#### Records:
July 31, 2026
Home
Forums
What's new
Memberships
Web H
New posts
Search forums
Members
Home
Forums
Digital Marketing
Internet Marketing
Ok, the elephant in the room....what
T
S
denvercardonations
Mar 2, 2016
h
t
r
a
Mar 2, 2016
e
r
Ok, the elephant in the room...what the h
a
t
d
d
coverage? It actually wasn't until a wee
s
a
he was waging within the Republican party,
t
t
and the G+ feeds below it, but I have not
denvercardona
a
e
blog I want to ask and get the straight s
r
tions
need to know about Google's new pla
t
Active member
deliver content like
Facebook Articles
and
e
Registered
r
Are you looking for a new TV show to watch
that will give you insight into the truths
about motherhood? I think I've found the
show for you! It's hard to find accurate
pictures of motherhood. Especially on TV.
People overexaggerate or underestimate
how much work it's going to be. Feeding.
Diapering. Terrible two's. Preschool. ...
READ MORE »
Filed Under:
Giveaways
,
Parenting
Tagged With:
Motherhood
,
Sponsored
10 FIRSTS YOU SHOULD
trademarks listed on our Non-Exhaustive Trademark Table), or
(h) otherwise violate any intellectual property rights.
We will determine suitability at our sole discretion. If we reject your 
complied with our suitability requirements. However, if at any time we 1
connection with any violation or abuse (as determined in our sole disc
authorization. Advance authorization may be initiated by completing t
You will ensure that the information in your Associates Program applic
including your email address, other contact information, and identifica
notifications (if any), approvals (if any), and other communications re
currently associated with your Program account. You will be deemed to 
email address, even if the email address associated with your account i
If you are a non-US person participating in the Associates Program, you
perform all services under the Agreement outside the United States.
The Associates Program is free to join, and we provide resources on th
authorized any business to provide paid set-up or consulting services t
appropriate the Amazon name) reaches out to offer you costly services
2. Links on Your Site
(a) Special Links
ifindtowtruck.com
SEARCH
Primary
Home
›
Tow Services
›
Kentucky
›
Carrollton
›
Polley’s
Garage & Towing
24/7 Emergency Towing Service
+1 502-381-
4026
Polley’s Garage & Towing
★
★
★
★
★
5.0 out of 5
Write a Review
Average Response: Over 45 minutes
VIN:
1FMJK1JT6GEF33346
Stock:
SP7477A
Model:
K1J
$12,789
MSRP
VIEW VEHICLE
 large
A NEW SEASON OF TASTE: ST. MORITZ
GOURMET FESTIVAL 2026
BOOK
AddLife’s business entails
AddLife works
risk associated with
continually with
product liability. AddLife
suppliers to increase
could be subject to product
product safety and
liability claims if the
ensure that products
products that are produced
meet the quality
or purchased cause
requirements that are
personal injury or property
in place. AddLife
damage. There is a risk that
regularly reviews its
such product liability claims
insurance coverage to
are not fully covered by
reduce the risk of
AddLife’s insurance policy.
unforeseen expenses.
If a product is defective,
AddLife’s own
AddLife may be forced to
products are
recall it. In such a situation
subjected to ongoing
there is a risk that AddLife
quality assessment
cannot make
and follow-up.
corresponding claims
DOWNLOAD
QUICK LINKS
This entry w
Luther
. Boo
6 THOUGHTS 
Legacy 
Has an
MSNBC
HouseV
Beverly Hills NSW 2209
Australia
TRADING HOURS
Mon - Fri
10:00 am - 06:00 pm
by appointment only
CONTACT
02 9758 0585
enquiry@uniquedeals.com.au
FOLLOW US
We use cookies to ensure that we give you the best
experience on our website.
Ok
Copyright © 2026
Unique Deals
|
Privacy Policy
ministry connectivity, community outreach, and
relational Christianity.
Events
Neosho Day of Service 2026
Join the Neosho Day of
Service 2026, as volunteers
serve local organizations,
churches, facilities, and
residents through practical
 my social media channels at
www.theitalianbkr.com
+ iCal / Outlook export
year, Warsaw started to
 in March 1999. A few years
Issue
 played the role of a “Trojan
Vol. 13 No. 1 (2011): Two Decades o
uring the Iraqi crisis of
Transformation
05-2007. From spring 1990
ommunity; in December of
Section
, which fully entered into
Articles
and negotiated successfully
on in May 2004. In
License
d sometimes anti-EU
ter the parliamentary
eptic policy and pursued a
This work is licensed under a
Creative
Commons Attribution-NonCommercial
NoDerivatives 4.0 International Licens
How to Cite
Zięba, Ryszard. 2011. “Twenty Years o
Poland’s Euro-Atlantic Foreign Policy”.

==

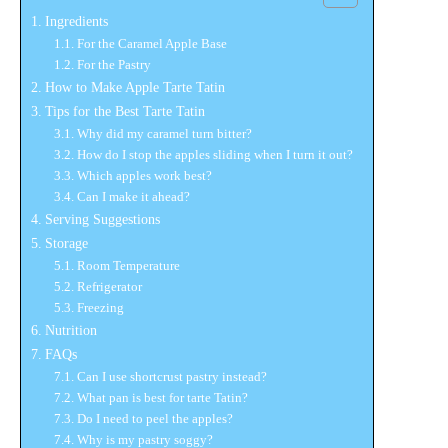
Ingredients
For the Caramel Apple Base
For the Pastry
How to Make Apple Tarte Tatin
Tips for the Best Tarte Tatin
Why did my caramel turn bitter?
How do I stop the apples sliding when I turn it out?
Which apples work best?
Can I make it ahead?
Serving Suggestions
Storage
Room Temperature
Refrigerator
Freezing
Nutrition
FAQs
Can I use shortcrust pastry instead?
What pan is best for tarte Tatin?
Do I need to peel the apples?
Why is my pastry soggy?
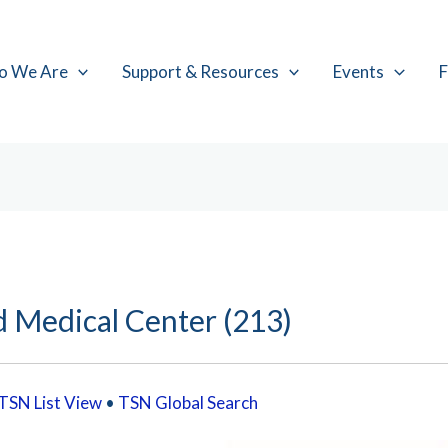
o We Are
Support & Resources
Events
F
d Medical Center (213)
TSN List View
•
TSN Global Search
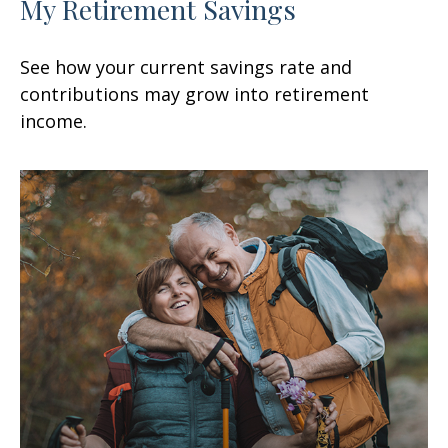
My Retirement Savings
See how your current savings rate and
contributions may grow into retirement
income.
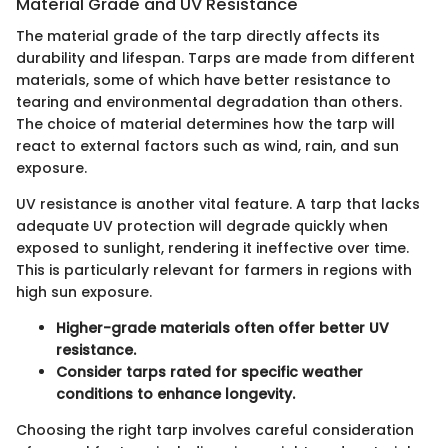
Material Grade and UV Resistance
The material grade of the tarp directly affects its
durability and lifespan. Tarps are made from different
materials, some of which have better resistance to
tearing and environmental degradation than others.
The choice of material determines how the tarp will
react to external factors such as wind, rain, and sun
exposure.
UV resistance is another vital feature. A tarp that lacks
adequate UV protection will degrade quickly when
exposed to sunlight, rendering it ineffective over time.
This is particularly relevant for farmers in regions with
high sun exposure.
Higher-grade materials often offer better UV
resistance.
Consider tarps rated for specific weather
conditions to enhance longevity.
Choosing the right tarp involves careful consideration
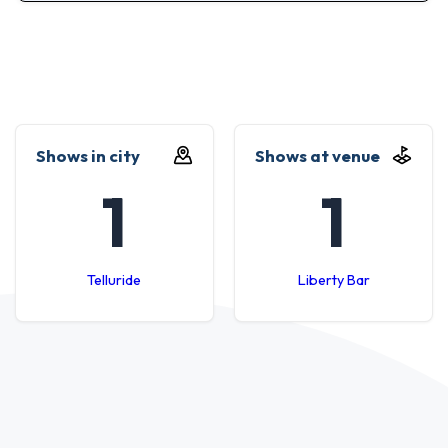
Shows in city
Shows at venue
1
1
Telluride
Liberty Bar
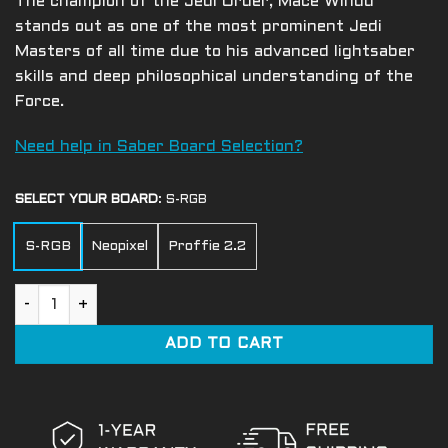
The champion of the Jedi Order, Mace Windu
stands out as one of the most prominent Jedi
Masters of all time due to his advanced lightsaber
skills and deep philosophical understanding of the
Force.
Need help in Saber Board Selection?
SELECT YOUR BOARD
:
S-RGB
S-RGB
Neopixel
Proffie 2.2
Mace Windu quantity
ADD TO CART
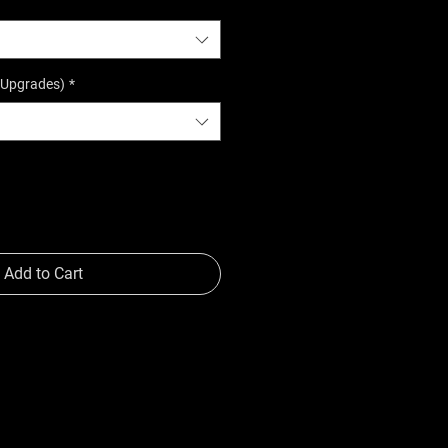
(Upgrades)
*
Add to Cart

#### Description of the task:
From the data, collect all lines where the string "when" appears.

#### Solution for this task:
How do I stop the apples sliding when I turn it out?
adequate UV protection will degrade quickly when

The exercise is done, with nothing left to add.